The purpose of the minkisi of the above was largely civil in nature. They were used to maintain order and seal treaties.
Female Power Figure (Nkisi Nkonde) held at the Birmingham Museum of Art
Nkondi (plural minkondi, zinkondi) are a subclass of minkisi that are considered aggressive. Because many of the nkondi collected in the nineteenth century were activated by having nails driven into them, they were often called “nail fetishes” in travel writing, museum catalogs and art history literature.
Many nkondi also feature reflective surfaces, such as mirrors, on their stomach areas or the eyes, which are held to be the means of vision in the “Other World.” Although they can be made in many forms, the ones featuring a human statue with nails are the best described in anthropological and scholarly literature.
Nkondi are evoked to search out wrongdoing, enforce oaths, and cause or cure sicknesses.

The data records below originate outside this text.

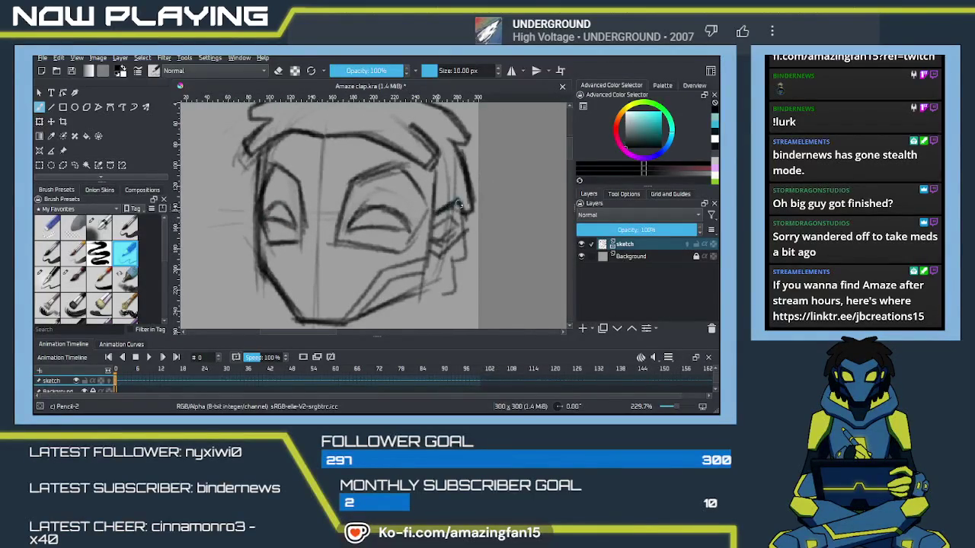
mouse_move(467, 231)
left_mouse_down()
mouse_move(431, 245)
mouse_move(472, 236)
left_mouse_up()
mouse_move(473, 194)
left_mouse_down()
mouse_move(437, 299)
mouse_move(390, 280)
mouse_move(355, 319)
left_mouse_up()
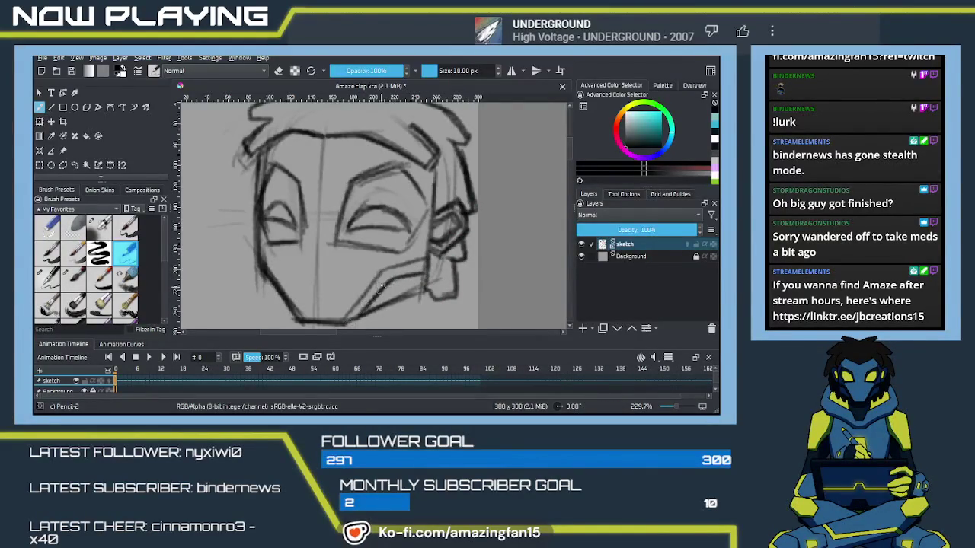
scroll(375, 292, "up", 3)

Perhaps the most common use was the locating and punishing of criminals, by hunting down wrongdoers and to avenging their crimes. An oath taker may declare him or herself vulnerable to the disease caused by an nkondi should he or she violate the oath. People who fall sick with diseases known to be associated with a particular nkondi may need to consult the nganga responsible for mediating with that spirit to determine how to be cured.

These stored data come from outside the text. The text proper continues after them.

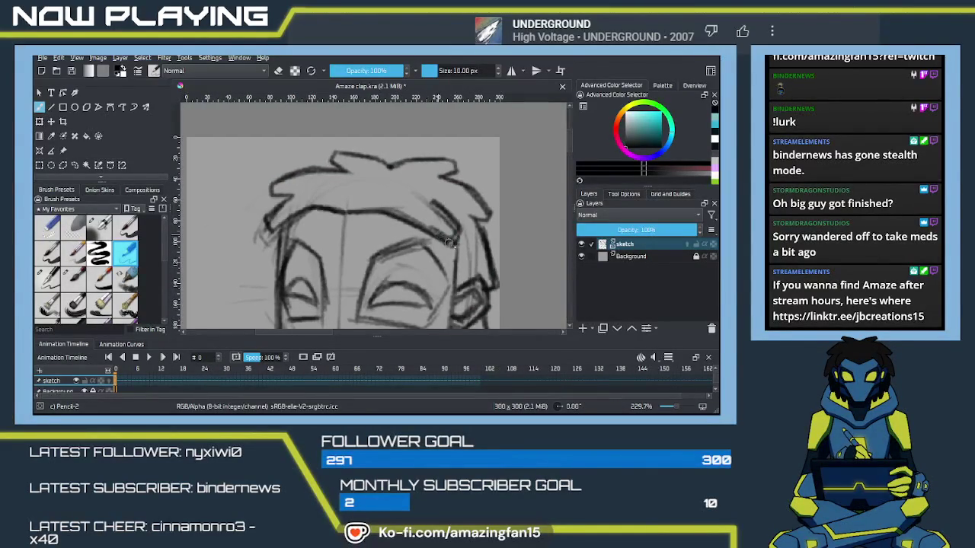
left_click_drag(442, 237, 470, 199)
mouse_move(413, 212)
left_mouse_down()
mouse_move(457, 207)
mouse_move(478, 243)
mouse_move(449, 285)
mouse_move(377, 280)
left_mouse_up()
left_click_drag(346, 219, 344, 282)
key("ctrl+z")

Although nkisi nkondi have been made since before the christian era, the specifically nailed figures became the object of intensive collection in Western museums. Nailed nkondi were the targets of intense collection probably because of the drama of the nailing and the mysterious awe that the mirrored eyes had for collectors, many were made aware of their specific function. Very few new ones seem to get made today, with the exception plenty purely artistic representations.
Nkondi in the African Diaspora
Scholars are sure that African and particularly Kongo concepts and religious values crossed the Atlantic with their holders during the period of the enslavement of Africans in the Atlantic Slave trade. African religions in the Americas, particularly Palo Monte, incorporated such ideas, and they can also be found in Vodun, Santeria and other religious traditions. Robert Farris Thompson, an American art historian has been particularly diligent, and influential in identifying Kongo influences in the African descended population of the Americas. At present no early Diaspora example of a nailed nkondi has been found in the Americas, the concept of an aggressive nkisi is fairly widespread.
The nkisi figures brought back to Europe in the nineteenth century in particular caused great interest in stimulating emerging trends in modern art. African themes previously considered primitive or ugly were now viewed as interesting. The pieces became influential in art circles and many were acquired by art museums. The intentions of the banganga who created minkisi were practical, that is the characteristics were dictated by the need of the object to do the work it was required to do–hence the nails which caused a sensation were never seen as decorative items but as a requirement of awakening the spirit; or the gestures were part of a substantial metaphor of gestures found in Kongo culture.
Recently some modern artists have also been interested in creating nkisi of their own, like Renee Stout, whose exhibition “Astonishment and Power” at the Smithsonian Institution coupled her own versions of nkisi with a commentary by anthropologist Wyatt MacGaffey.